##### MATERIAL PROVIDED
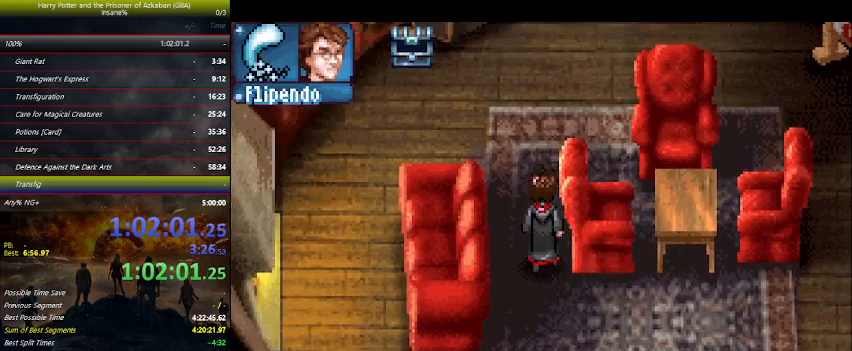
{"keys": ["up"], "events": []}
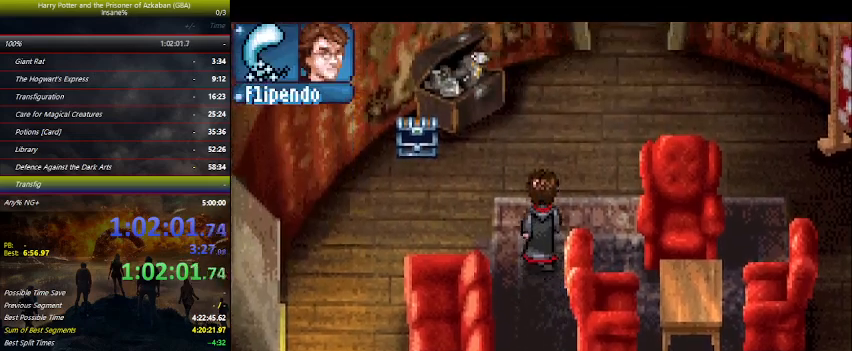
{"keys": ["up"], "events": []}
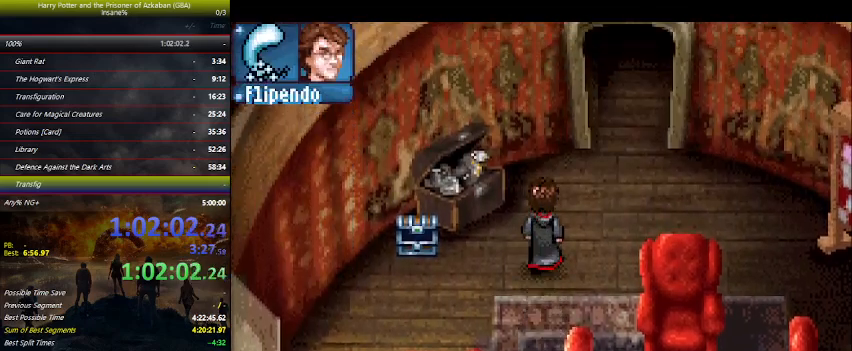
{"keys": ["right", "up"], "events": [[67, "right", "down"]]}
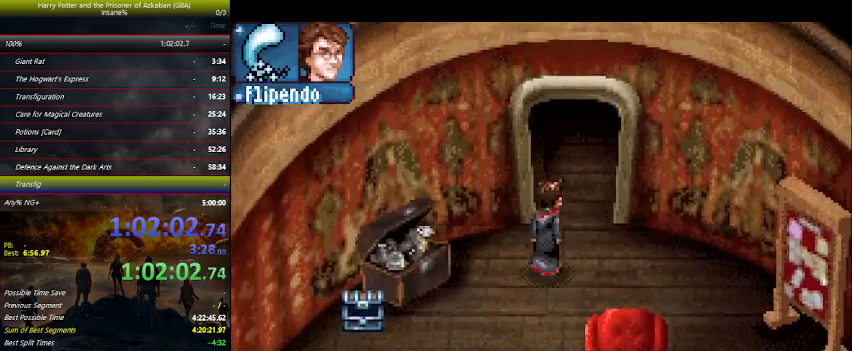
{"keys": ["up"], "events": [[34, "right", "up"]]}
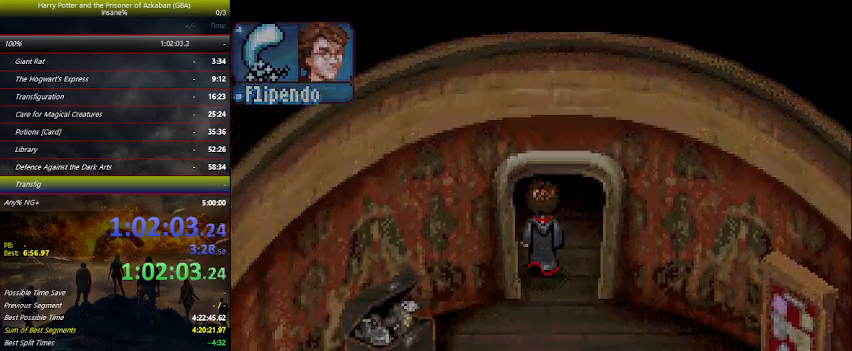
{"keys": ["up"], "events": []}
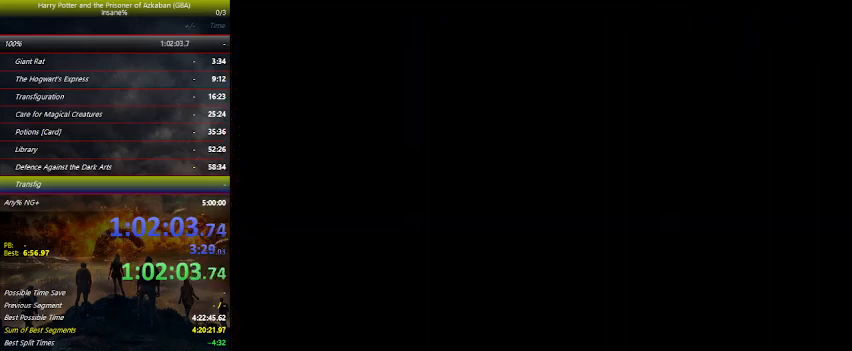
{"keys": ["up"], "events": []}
##########
EXERCISE DETAILS.
A single number is expected here: the count of lines in the material above with "right" in them.

SOLUTION TO THIS TASK.
2